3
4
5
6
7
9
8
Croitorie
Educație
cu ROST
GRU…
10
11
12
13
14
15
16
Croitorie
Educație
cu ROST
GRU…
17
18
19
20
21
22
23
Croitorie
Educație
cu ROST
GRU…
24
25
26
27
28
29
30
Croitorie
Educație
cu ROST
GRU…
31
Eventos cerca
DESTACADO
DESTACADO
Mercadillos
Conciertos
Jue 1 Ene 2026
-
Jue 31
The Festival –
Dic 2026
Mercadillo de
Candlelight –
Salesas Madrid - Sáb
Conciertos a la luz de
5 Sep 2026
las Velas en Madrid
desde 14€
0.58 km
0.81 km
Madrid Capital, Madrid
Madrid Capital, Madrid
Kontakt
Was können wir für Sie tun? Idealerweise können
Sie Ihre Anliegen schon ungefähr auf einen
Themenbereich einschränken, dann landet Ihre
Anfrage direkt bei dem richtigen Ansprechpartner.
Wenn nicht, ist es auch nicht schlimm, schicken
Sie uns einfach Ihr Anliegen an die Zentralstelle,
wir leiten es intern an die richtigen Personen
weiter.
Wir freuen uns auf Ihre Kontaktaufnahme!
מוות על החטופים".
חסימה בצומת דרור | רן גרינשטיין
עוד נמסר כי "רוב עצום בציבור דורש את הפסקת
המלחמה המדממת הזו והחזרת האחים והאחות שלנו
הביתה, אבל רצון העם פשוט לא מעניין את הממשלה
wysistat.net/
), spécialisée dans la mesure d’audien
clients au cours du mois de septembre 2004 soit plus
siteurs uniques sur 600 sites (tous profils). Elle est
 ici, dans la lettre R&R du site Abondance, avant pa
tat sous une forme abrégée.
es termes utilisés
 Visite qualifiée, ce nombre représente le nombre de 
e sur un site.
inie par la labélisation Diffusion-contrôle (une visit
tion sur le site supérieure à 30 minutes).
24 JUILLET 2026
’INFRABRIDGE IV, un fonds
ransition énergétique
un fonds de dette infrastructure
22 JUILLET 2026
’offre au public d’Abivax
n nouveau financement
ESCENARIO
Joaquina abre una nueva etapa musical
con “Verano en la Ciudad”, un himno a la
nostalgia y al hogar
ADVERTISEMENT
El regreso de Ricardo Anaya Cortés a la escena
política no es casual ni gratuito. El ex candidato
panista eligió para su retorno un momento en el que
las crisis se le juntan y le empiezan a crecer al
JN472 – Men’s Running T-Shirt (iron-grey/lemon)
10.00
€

(What the exercise asks):
Reproduce the listing above line by line, keeping every character, line break and language unchanged.

(Result of this task):
3
4
5
6
7
9
8
Croitorie
Educație
cu ROST
GRU…
10
11
12
13
14
15
16
Croitorie
Educație
cu ROST
GRU…
17
18
19
20
21
22
23
Croitorie
Educație
cu ROST
GRU…
24
25
26
27
28
29
30
Croitorie
Educație
cu ROST
GRU…
31
Eventos cerca
DESTACADO
DESTACADO
Mercadillos
Conciertos
Jue 1 Ene 2026
-
Jue 31
The Festival –
Dic 2026
Mercadillo de
Candlelight –
Salesas Madrid - Sáb
Conciertos a la luz de
5 Sep 2026
las Velas en Madrid
desde 14€
0.58 km
0.81 km
Madrid Capital, Madrid
Madrid Capital, Madrid
Kontakt
Was können wir für Sie tun? Idealerweise können
Sie Ihre Anliegen schon ungefähr auf einen
Themenbereich einschränken, dann landet Ihre
Anfrage direkt bei dem richtigen Ansprechpartner.
Wenn nicht, ist es auch nicht schlimm, schicken
Sie uns einfach Ihr Anliegen an die Zentralstelle,
wir leiten es intern an die richtigen Personen
weiter.
Wir freuen uns auf Ihre Kontaktaufnahme!
מוות על החטופים".
חסימה בצומת דרור | רן גרינשטיין
עוד נמסר כי "רוב עצום בציבור דורש את הפסקת
המלחמה המדממת הזו והחזרת האחים והאחות שלנו
הביתה, אבל רצון העם פשוט לא מעניין את הממשלה
wysistat.net/
), spécialisée dans la mesure d’audien
clients au cours du mois de septembre 2004 soit plus
siteurs uniques sur 600 sites (tous profils). Elle est
 ici, dans la lettre R&R du site Abondance, avant pa
tat sous une forme abrégée.
es termes utilisés
 Visite qualifiée, ce nombre représente le nombre de 
e sur un site.
inie par la labélisation Diffusion-contrôle (une visit
tion sur le site supérieure à 30 minutes).
24 JUILLET 2026
’INFRABRIDGE IV, un fonds
ransition énergétique
un fonds de dette infrastructure
22 JUILLET 2026
’offre au public d’Abivax
n nouveau financement
ESCENARIO
Joaquina abre una nueva etapa musical
con “Verano en la Ciudad”, un himno a la
nostalgia y al hogar
ADVERTISEMENT
El regreso de Ricardo Anaya Cortés a la escena
política no es casual ni gratuito. El ex candidato
panista eligió para su retorno un momento en el que
las crisis se le juntan y le empiezan a crecer al
JN472 – Men’s Running T-Shirt (iron-grey/lemon)
10.00
€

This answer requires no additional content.